#### PROBLEM DETAILS
For every entry, reproduce the wording exactly and omit any image it holds.

------ EXCERPTED RECORDS ------

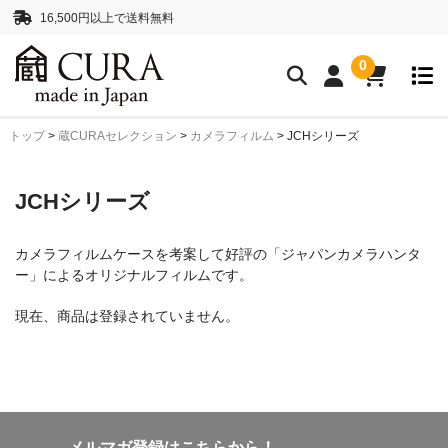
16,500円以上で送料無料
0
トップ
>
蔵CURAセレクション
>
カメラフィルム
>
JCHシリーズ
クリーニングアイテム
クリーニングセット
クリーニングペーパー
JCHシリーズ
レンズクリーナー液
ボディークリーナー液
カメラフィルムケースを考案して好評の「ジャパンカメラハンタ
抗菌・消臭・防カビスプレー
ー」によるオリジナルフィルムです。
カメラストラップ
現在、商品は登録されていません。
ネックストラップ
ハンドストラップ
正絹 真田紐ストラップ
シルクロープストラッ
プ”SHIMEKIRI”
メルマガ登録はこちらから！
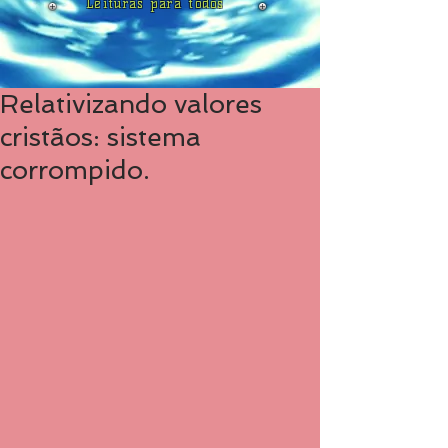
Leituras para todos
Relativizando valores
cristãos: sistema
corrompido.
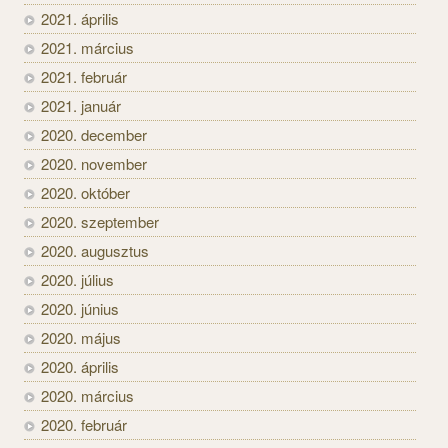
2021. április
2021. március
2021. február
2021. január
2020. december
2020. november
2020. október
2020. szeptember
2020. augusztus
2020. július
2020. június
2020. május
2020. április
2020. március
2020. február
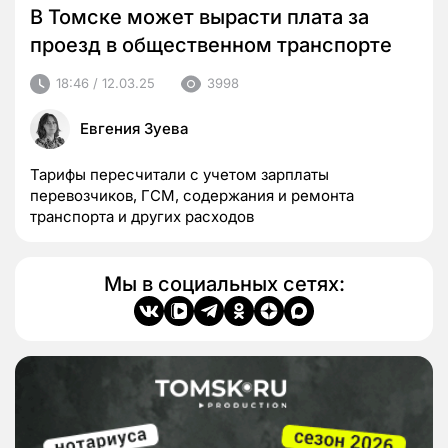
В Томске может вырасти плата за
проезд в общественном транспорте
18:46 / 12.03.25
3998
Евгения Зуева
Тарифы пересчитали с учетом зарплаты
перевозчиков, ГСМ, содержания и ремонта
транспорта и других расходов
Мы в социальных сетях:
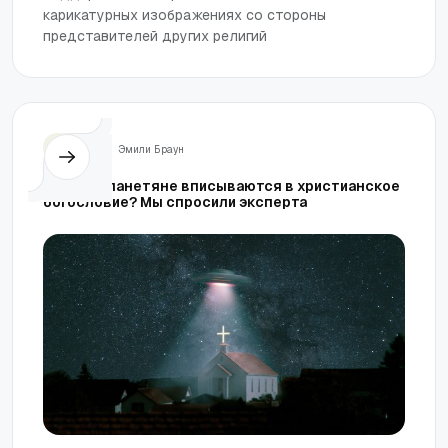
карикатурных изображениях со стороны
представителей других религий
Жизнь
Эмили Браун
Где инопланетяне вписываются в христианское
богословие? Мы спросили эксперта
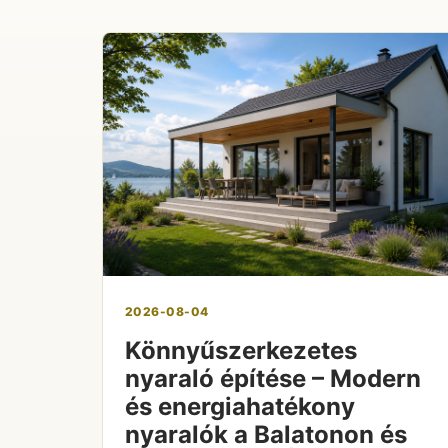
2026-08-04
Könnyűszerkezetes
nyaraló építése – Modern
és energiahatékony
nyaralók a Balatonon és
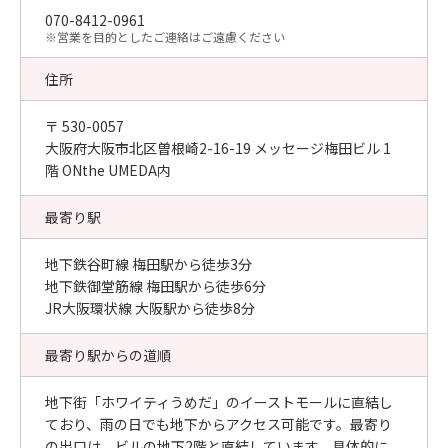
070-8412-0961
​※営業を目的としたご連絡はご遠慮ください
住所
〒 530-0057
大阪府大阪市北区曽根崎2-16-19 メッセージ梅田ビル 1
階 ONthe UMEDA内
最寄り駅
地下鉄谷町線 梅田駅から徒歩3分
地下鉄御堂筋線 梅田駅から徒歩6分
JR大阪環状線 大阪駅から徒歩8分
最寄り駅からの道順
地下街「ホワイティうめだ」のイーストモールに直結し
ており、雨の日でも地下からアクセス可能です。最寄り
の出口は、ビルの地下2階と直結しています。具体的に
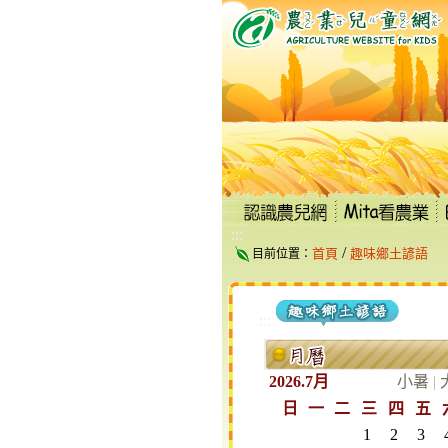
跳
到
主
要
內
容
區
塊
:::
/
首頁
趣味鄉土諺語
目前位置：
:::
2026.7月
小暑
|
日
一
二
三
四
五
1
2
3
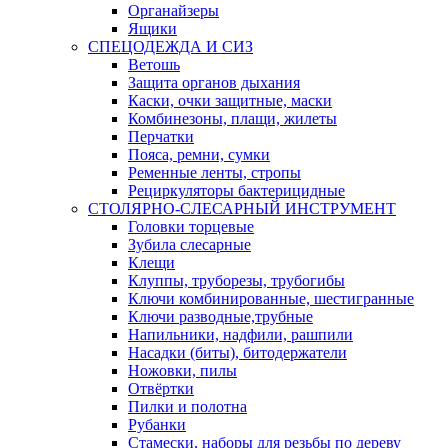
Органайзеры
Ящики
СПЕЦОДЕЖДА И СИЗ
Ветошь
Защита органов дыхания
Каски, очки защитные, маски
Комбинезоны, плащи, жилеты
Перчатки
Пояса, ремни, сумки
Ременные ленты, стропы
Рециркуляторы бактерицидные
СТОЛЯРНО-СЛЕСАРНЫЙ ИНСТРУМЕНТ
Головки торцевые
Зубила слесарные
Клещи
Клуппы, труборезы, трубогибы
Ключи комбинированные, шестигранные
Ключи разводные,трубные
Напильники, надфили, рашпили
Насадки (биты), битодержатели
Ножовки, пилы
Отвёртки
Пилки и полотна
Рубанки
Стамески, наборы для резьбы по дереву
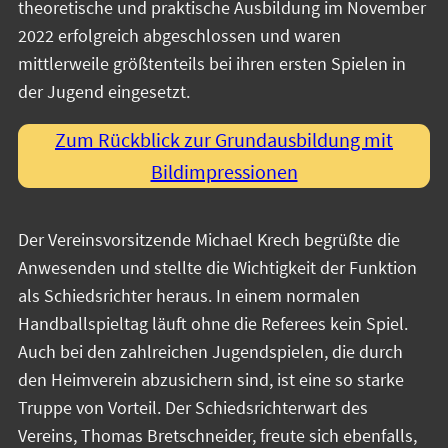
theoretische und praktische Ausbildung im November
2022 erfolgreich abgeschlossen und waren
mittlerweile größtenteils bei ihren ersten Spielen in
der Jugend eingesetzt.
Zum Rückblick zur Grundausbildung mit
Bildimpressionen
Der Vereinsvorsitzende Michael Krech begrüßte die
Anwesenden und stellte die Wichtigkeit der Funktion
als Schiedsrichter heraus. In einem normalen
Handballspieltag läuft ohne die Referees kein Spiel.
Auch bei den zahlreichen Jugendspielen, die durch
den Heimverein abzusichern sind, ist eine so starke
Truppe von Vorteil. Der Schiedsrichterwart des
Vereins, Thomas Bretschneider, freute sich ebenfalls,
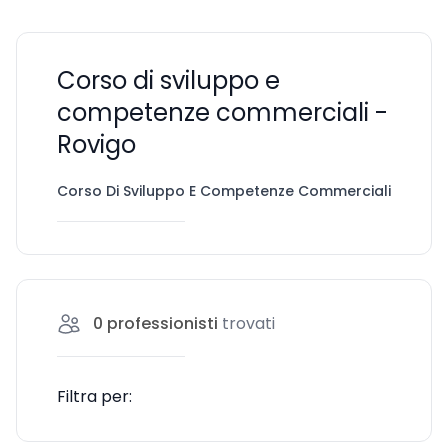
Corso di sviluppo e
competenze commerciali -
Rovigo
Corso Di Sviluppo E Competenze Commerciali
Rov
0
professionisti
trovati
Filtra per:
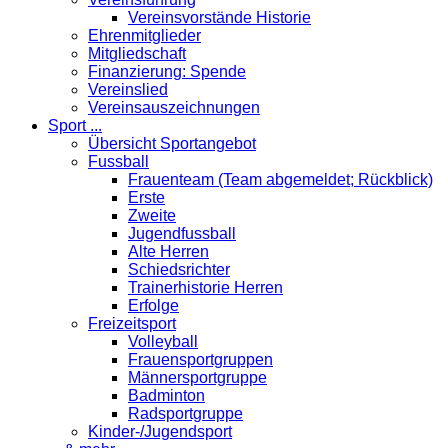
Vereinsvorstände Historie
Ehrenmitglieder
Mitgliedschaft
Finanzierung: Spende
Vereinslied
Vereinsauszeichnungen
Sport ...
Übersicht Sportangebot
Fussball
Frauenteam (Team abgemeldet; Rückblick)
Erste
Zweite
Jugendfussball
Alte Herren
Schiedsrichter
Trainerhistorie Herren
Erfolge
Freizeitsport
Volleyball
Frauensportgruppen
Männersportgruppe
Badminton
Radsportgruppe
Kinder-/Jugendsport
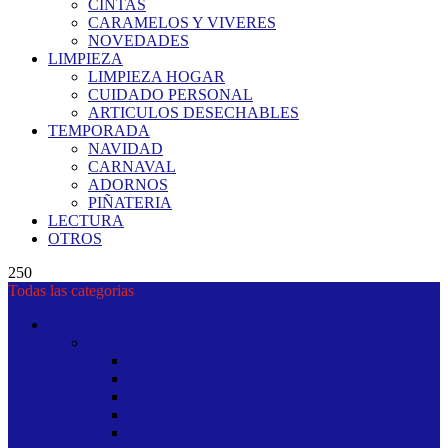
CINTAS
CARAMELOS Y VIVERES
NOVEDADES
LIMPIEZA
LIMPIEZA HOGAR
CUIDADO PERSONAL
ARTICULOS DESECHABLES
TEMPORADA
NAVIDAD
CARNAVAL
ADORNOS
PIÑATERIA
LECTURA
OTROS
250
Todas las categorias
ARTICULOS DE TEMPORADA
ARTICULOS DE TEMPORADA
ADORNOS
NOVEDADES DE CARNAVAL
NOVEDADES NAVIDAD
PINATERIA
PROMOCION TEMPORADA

------

#### RESULT FOR THIS EXERCISE
16,500円以上で送料無料
0
トップ
>
蔵CURAセレクション
>
カメラフィルム
>
JCHシリーズ
クリーニングアイテム
クリーニングセット
クリーニングペーパー
JCHシリーズ
レンズクリーナー液
ボディークリーナー液
カメラフィルムケースを考案して好評の「ジャパンカメラハンタ
抗菌・消臭・防カビスプレー
ー」によるオリジナルフィルムです。
カメラストラップ
現在、商品は登録されていません。
ネックストラップ
ハンドストラップ
正絹 真田紐ストラップ
シルクロープストラッ
プ”SHIMEKIRI”
メルマガ登録はこちらから！
Leituras para todos
Relativizando valores
cristãos: sistema
corrompido.
2021. április
2021. március
2021. február
2021. január
2020. december
2020. november
2020. október
2020. szeptember
2020. augusztus
2020. július
2020. június
2020. május
2020. április
2020. március
2020. február
В Томске может вырасти плата за
проезд в общественном транспорте
18:46 / 12.03.25
3998
Евгения Зуева
Тарифы пересчитали с учетом зарплаты
перевозчиков, ГСМ, содержания и ремонта
транспорта и других расходов
Мы в социальных сетях:
карикатурных изображениях со стороны
представителей других религий
Жизнь
Эмили Браун
Где инопланетяне вписываются в христианское
богословие? Мы спросили эксперта
2026-08-04
Könnyűszerkezetes
nyaraló építése – Modern
és energiahatékony
nyaralók a Balatonon és
070-8412-0961
​※営業を目的としたご連絡はご遠慮ください
住所
〒 530-0057
大阪府大阪市北区曽根崎2-16-19 メッセージ梅田ビル 1
階 ONthe UMEDA内
最寄り駅
地下鉄谷町線 梅田駅から徒歩3分
地下鉄御堂筋線 梅田駅から徒歩6分
JR大阪環状線 大阪駅から徒歩8分
最寄り駅からの道順
地下街「ホワイティうめだ」のイーストモールに直結し
ており、雨の日でも地下からアクセス可能です。最寄り
の出口は、ビルの地下2階と直結しています。具体的に
跳
到
主
要
內
容
區
塊
:::
/
首頁
趣味鄉土諺語
目前位置：
:::
2026.7月
小暑
|
日
一
二
三
四
五
1
2
3
Органайзеры
Ящики
СПЕЦОДЕЖДА И СИЗ
Ветошь
Защита органов дыхания
Каски, очки защитные, маски
Комбинезоны, плащи, жилеты
Перчатки
Пояса, ремни, сумки
Ременные ленты, стропы
Рециркуляторы бактерицидные
СТОЛЯРНО-СЛЕСАРНЫЙ ИНСТРУМЕНТ
Головки торцевые
Зубила слесарные
Клещи
Клуппы, труборезы, трубогибы
Ключи комбинированные, шестигранные
Ключи разводные,трубные
Напильники, надфили, рашпили
Насадки (биты), битодержатели
Ножовки, пилы
Отвёртки
Пилки и полотна
Рубанки
Стамески, наборы для резьбы по дереву
theoretische und praktische Ausbildung im November
2022 erfolgreich abgeschlossen und waren
mittlerweile größtenteils bei ihren ersten Spielen in
der Jugend eingesetzt.
Zum Rückblick zur Grundausbildung mit
Bildimpressionen
Der Vereinsvorsitzende Michael Krech begrüßte die
Anwesenden und stellte die Wichtigkeit der Funktion
als Schiedsrichter heraus. In einem normalen
Handballspieltag läuft ohne die Referees kein Spiel.
Auch bei den zahlreichen Jugendspielen, die durch
den Heimverein abzusichern sind, ist eine so starke
Truppe von Vorteil. Der Schiedsrichterwart des
Vereins, Thomas Bretschneider, freute sich ebenfalls,
Corso di sviluppo e
competenze commerciali -
Rovigo
Corso Di Sviluppo E Competenze Commerciali
Rov
0
professionisti
trovati
Filtra per:
Vereinsvorstände Historie
Ehrenmitglieder
Mitgliedschaft
Finanzierung: Spende
Vereinslied
Vereinsauszeichnungen
Sport ...
Übersicht Sportangebot
Fussball
Frauenteam (Team abgemeldet; Rückblick)
Erste
Zweite
Jugendfussball
Alte Herren
Schiedsrichter
Trainerhistorie Herren
Erfolge
Freizeitsport
Volleyball
Frauensportgruppen
Männersportgruppe
Badminton
Radsportgruppe
Kinder-/Jugendsport
CINTAS
CARAMELOS Y VIVERES
NOVEDADES
LIMPIEZA
LIMPIEZA HOGAR
CUIDADO PERSONAL
ARTICULOS DESECHABLES
TEMPORADA
NAVIDAD
CARNAVAL
ADORNOS
PIÑATERIA
LECTURA
OTROS
250
Todas las categorias
ARTICULOS DE TEMPORADA
ARTICULOS DE TEMPORADA
ADORNOS
NOVEDADES DE CARNAVAL
NOVEDADES NAVIDAD
PINATERIA
PROMOCION TEMPORADA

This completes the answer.